● EXERCISE INPUT
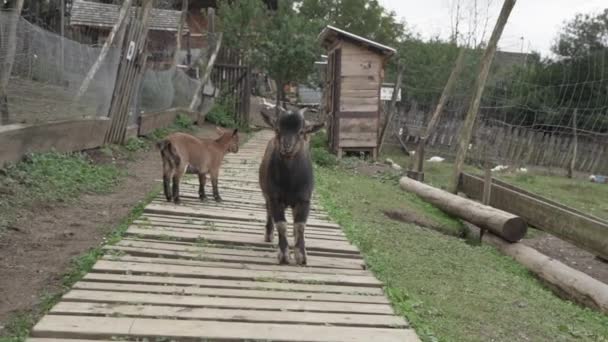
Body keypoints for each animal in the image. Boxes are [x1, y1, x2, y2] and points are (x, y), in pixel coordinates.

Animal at [256, 107, 324, 264]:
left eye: (301, 131)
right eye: (277, 129)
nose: (286, 147)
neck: (290, 183)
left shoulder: (304, 199)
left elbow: (300, 226)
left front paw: (301, 256)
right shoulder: (274, 197)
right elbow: (281, 225)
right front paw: (284, 255)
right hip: (266, 194)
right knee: (269, 212)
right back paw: (269, 235)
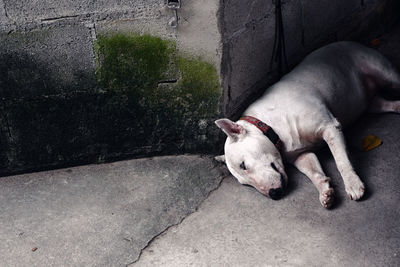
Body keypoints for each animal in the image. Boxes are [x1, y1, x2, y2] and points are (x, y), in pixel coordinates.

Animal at [216, 42, 400, 209]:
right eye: (244, 183)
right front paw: (325, 193)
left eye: (243, 165)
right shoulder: (302, 155)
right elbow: (313, 172)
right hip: (373, 104)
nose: (274, 194)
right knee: (387, 104)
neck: (270, 126)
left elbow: (341, 161)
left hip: (383, 72)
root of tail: (353, 42)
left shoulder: (330, 127)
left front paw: (353, 185)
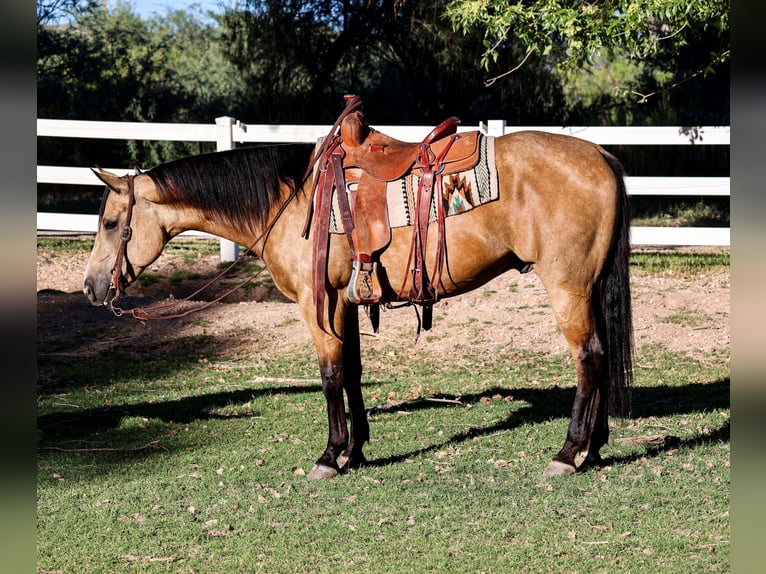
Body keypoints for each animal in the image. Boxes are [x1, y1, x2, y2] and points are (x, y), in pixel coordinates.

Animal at [84, 97, 636, 480]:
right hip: (586, 287)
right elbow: (351, 373)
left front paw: (329, 456)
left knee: (588, 357)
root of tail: (602, 155)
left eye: (111, 223)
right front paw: (356, 449)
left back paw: (568, 452)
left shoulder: (316, 304)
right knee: (603, 355)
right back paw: (595, 448)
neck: (289, 201)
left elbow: (329, 376)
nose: (90, 287)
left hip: (567, 287)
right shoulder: (343, 302)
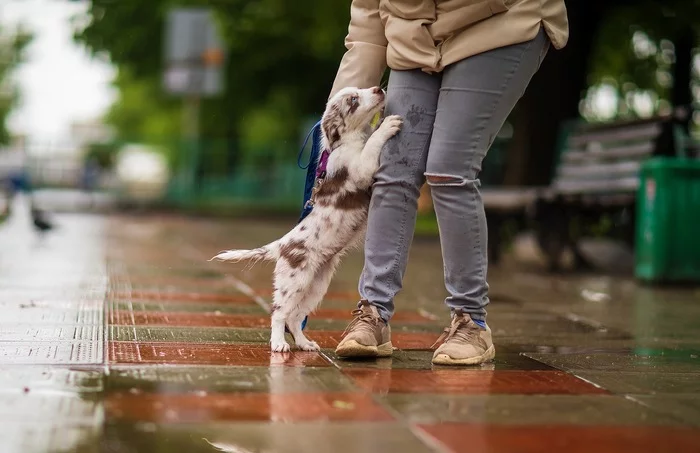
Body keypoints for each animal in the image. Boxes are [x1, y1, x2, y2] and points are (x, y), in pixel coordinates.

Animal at [211, 86, 402, 352]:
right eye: (353, 100)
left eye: (360, 90)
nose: (377, 88)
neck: (349, 141)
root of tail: (280, 245)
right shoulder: (361, 170)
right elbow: (373, 144)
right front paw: (387, 125)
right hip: (294, 282)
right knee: (279, 314)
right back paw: (279, 344)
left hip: (316, 285)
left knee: (295, 317)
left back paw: (304, 344)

● REQUIRED WORK
Pictures stay out of this copy. Retype exactly the lines from the one with "root of tail: (353, 42)" through the last line of the data, both ends included, and nothing more.

● RESULT
root of tail: (353, 42)
left shoulder: (330, 127)
left front paw: (353, 185)
Body keypoints for each animal in the image. Boxes are [x1, y1, x2, y2] and points are (x, y), in pixel coordinates.

Animal at [84, 97, 636, 480]:
right hip: (586, 287)
right elbow: (351, 373)
left front paw: (329, 456)
left knee: (588, 357)
root of tail: (602, 155)
left eye: (111, 223)
right front paw: (356, 449)
left back paw: (568, 452)
left shoulder: (316, 304)
right knee: (603, 355)
right back paw: (595, 448)
neck: (289, 201)
left elbow: (329, 376)
nose: (90, 287)
left hip: (567, 287)
right shoulder: (343, 302)
Body keypoints for each animal in the image. Boxes are [x1, y1, x2, y2] and points are (x, y), in pixel coordinates.

Animal at [211, 86, 402, 352]:
right eye: (353, 100)
left eye: (360, 90)
nose: (377, 88)
neck: (349, 141)
root of tail: (280, 245)
right shoulder: (361, 170)
right elbow: (373, 144)
right front paw: (387, 125)
right hip: (294, 282)
right knee: (279, 314)
right back paw: (279, 344)
left hip: (316, 285)
left knee: (295, 317)
left back paw: (304, 344)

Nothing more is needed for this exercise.